▶ **Work request 1**:
Answer these questions from the text on Hormuz Island:
(a) How far off the Iranian coast does the island lie?
(b) What do natives call the reddish ochre found on the island and its beaches?
(c) What is the geological age of Hormuz Island?
▶ **Work request 2**: Could you carry the Hormuz Island text forward from where it stops?

▶ **Document section**:
————————
Hormuz Island (/hɔrˈmuːz/; جزیره هرمز), also spelled Hormoz, Ormoz, Ormuz or Ormus, is an Iranian island in the Persian Gulf.

==Geography==
Hormuz Island has an area of 42 km2. Located in the Strait of Hormuz, 8 km off the Iranian coast, the island is part of Hormuz District, Bandar Abbas County, Hormozgan Province. It is sparsely inhabited, but some development has taken place since the late 20th century. The city of Hormuz is in the north of the island.

===Geology===
Reddish ochre on the island and its beaches, called Golak by natives, has been exploited for artistic and culinary purposes, and also attracts tourists. Degradation due to overuse of the ochre has resulted in actions by the Department of Environment to protect it.

The satellite images catching the concentric arrangement of the rocks show that Hormuz Island appears to be a salt diapir, composed of ancient seasalt deposits which, due to lack of salt-dissolving groundwater and rains, and due to their plastic deformability, can flow and squeeze just like ice. Under the squeezing pressure of other sediments on top, the salt has managed to rise above the surface over many thousands of years, and has eroded into different shapes. The geological age of Hormuz Island is about 600 million years, and its life out of the water is about 50,000 years.
————————
▶ **Data provided**:
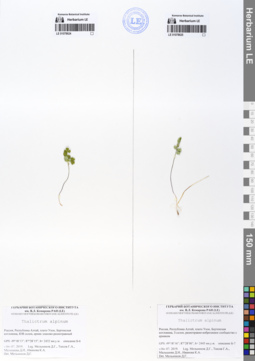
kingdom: Plantae
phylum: Tracheophyta
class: Magnoliopsida
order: Ranunculales
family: Ranunculaceae
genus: Thalictrum
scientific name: Thalictrum alpinum
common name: Alpine meadow-rue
————————
▶ **Your response 1**:
(a) 8 km
(b) Golak
(c) About 600 million years

▶ **Your response 2**:
===Environment===
Iran's southern coast is known for its aridity and salty sea water. The island's waterways and wild birds attract many tourists. Hormuz has a forest of mangrove trees: trees that live in the saltwater tidal area. Sometimes, most of them are submerged in the sea water, but continue to survive. There is a grassy area that grows without the need for fresh water. In a story, this mythical plant is grown from Adam's tears.

The island has been designated an Important Bird Area (IBA) by BirdLife International because it supports Saunders's terns, great thick-knees, and sooty gulls.

==History==

===Early history===
The earliest evidence for human presence on the island is several stone artifacts discovered at the eastern shorelines of the island. A lithic scatter was found at a site called Chand-Derakht, which is an uplifted marine Pleistocene terrace. This site yielded a Middle Paleolithic lithic assemblage characterized by Levallois methods and dates back over 40,000 years.

===Medieval history===
The island, known as Organa (Όργανα) to the ancient Greeks and as Jarun in the Islamic period, acquired the name of "Hormuz" from the important harbour town of Hormuz (Ormus) on the mainland 60 km away, which had been a centre of a minor principality on both sides of the strait. The principality paid tribute to the Mongol-ruled Ilkhanate and was an important source of income from maritime trade.

The town's ruler decided to shift his residence to the island around 1300, in order to evade attacks by Mongolian and Turkish groups from the interior. The ruler later made peace with the Ilkhans.

Ibn Battuta also visited the island and New Hormuz.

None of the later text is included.